Aromatherapy in History and Culture
The sense of smell seems wired into our brains a bit differently than the other senses. When asked to picture a pleasing memory or recall an appealing sound, our brains tend to scan a bit, not necessarily to a clear sensation. But asked what lemon smells like, or peppermint, or rotten eggs, and the sensation is much clearer. It’s as if there is more going on in our minds when it comes to aromas.
Just as specific smells are memorable, smells are famous for being able to trigger specific memories as well, even involuntary memory. Marcel Proust’s narrator in his epic novel In Search of Lost Time, undergoes such a sensation as he dips a madeleine cake into his tea. This “madeleine moment” unleashes the torrent of specific memories that make up the sprawling seven volumes of novel that follow.
The Sense of Smell
The awareness that the sense of smell is a little different appears to be fairly universal across human cultures. The foul odours associated with pestilence and decay were held to be the cause of disease in medical traditions around the world. It wasn’t until the 19th Century that modern European physicians developed the germ theory of disease — that the microbes and pathogens that caused disease also thrived in sewers and cesspits, and other stinky places. Further, keeping things clean and sterile was the best way to avoid the spread of infection.
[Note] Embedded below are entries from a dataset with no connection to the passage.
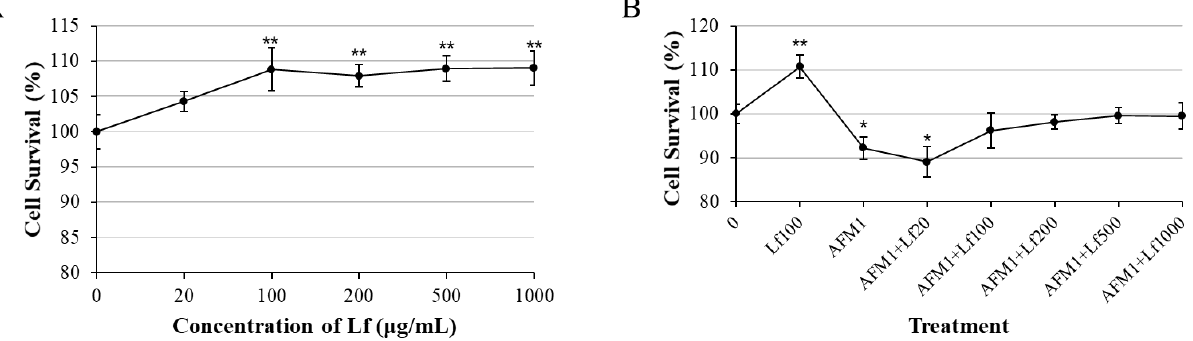
Figure 1. The effect of Lf on the proliferation of NCM460 cells. We examined the proliferation effects after NCM460 cells incubated with Lf ( A ) and together with 8 μg/mL AFM1 ( B ) for 24 h. Results represented as means ± SD. * p < 0.05, ** p < 0.01 vs. control.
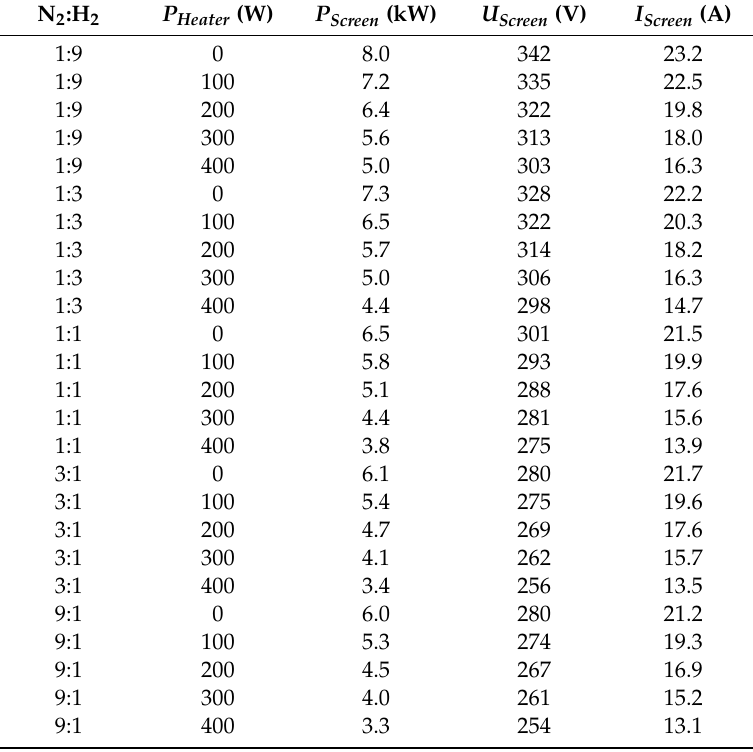
Table 1. Average electrical parameters for ASPNC experiments for material treatment and spectroscopic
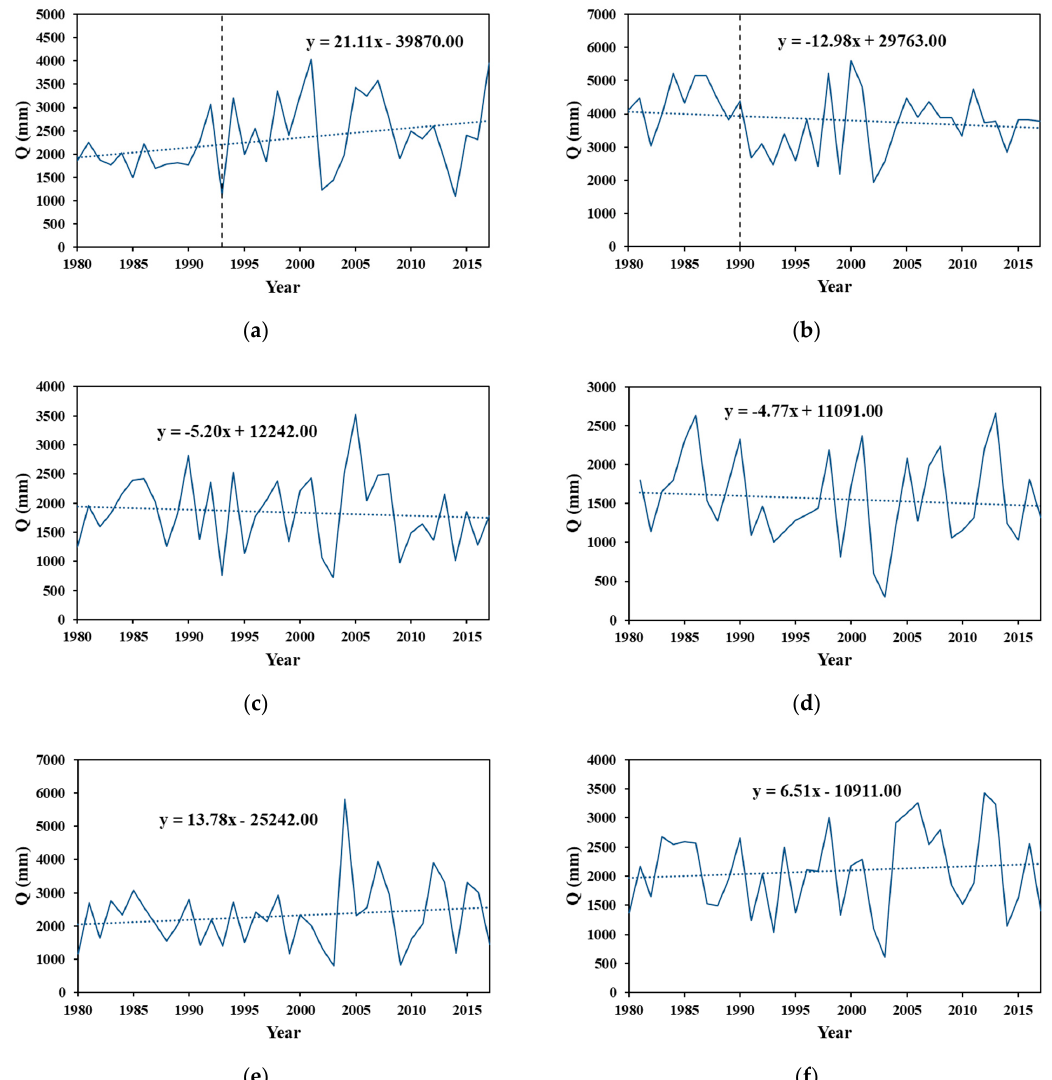
Figure 4. The trend of annual streamflow in northern Taiwan during 1980~2017. ( a ) Lanyang River Basin. ( b ) Keelung River Basin. ( c ) Dahan River Basin. ( d ) Fengshan River Basin. ( e ) Youluo River Basin. ( f ) Shangping River Basin. Table 3. Trend analysis and break point analysis.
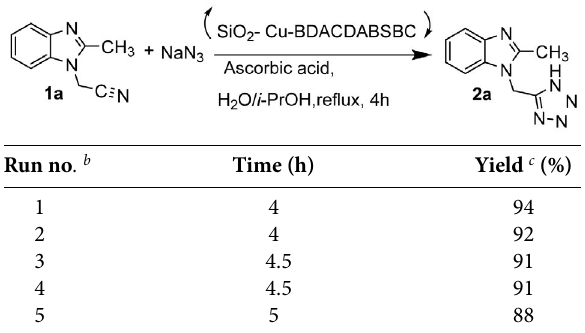
Table 5. The reusability of SiO 2 -Cu-BDACDABSBC in successive runs for the synthesis of 2a . a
Perfumes and incense were also developed across human cultures both to mask unpleasant odours, but also to anoint the body, clothing, and wig, as a symbol of wealth. Essential oils emerged in medicine in ancient China and Egypt, and continued in ancient Greek and Roman culture. As well, incense was often burned in sacred places associated with meditation and spiritual reflection.
A powerful and appealing scent can help focus the mind.
While some essential oils and plant extracts are thought to have antimicrobial and antiseptic qualities, the evidence is slim that inhaling an aroma itself can prevent or cure disease. However, used in combination with other therapeutic practices, essential oils can inspire both relaxation and stimulation. A powerful and appealing scent can help focus the mind, particularly during a treatment like massage or heat therapy. It may be that this is the key to the use of essential oils in pain management, stress reduction, sleep improvement, and the reduction of headaches.
The word ‘aromatherapy’ first appears in René-Maurice Gattefossé’s book Aromatherapy: Essential Oils, Plant Hormones, in 1937. The therapy began seeing wider recognition in the 1960s and 70s, hand in hand with the exploration of New Age concepts and Eastern spirituality. At the same time, a better understanding of holistic therapy was emerging in popular culture. The use of essential oils in cosmetics, and modern perfumery may have peaked culturally in the 1990s, a time when every fashion magazine included fold-out cologne and perfume samples.
The use and popularity of essential oils in aromatherapy is undeniable. The Canadian Federation of Aromatherapists represents over 180 practitioners, providing education, accreditation, and a high code of ethics.